Organizations can become more flexible by bringing work to teams or partners, or better even, let them pull it in from a pool, resulting in something referred to as virtual enterprise. The network-like structure and flexible flow of production, will require a different type of management as explained in the topic on “Rapid responsive production flow”.

The type of suppliers we need are the ones that share the vision of agile manufacturing. Particularly for co-developers and suppliers that have to deliver rapid proto’s varying from simple 3D parts, to complete assemblies like PDB’s. It helps to have a pool of these suppliers and work in close contact with them (cut out hand-offs and dependencies).

People (and that includes suppliers, co-developers, etc.) require knowledge, skills and insight in order to be rapid responsive in this complex environment. This takes time and effort. Therefore it is important to invest in long term relationships like stable teams and strategic alliances (agile contracts) with suppliers.

Rapid responsive production flow

Delivering complete (sub)systems requires production, collection, and assembly of many many parts coming from many different suppliers from all over the world. The parts can be standard, customized, co-developed, complete subsystems, etc. Some are stock items where others are on back-order or being co-developed which can possible result in delays. When we combine this with flexibility in who will deliver, e.g. via a pool of international suppliers that can bid on work, things get quite complex. Similar to Product Flow, we need to guide and manage the production flow, and also the transition to agile manufacturing.

Guidance means that we understand why we need this (purpose/mission) and how we expect it will look in several years (vision), so we can engage suppliers that are willing and capable of participating. We need to form a strategy and determine objectives that will bring us closer to the vision, and form coalitions to collaboratively create results. As with agile product development, it might also be a good idea to introduce cadence and synchronization to production. This could provide a heartbeat in which suppliers can align and deliver, parts and (sub)assemblies can pass through, and predictability is improved.

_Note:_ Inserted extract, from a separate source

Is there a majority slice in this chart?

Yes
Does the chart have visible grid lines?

Managing the flow means making it incremental (design for manufacturing) and visible. By reducing the overall work in process and batch sizes (flexible machines can bring down transaction costs), reducing rework (for instance production simulation as a form of test driven production), manage capacity (offer work to pool for pulling), prioritize work based on true value/effort (or better even, cost of delay), and reduce bad variability (let robots take over simple to complicated repetitive work, organize so developers, supply chain, factory workers, suppliers, etc. are working closely, even co-located, together).

Technical ability

You asked the impossible of a machine and the machine complied.” – Kurt Vonnegut Jr

Technology is a big enabler for agility.

  • It can take away error-prone, time and resource consuming tedious tasks.
  • It can reduce physical limitations like reach, weight, hazards, fatigue, etc. via exoskeletons, remote operated robots in hazardous areas, handtools, etc.
  • It can calculate and simulate for fast, sometimes autonomous, decision making.
  • Automated machines can be rapidly adjusted by sending new instructions remotely and providing flexible grippers and tools.
  • AGV’s can be used to transport goods flexibly and fast between stations or from/to storage.
  • Robots can work together to do complicated tasks.
  • Robots (smart algorithms or AI) can support people in making decisions (robo-assistent).
  • Robots that can quickly do a complex task by learning from a person.
  • Production simulation can verify production plans before execution to prevent downtime.
  • Sharing data (e.g. via PDM, MRP, model based design, over the cloud) makes it more accessible and instant (especially when suppliers are part of that).
  • Flexible machines like 3D printers can print huge (coach bus size) complex parts (even electronics) in various materials (even titanium), even in combinations in one go.
  • Augmented reality can enhance the flexibility and speed of workers.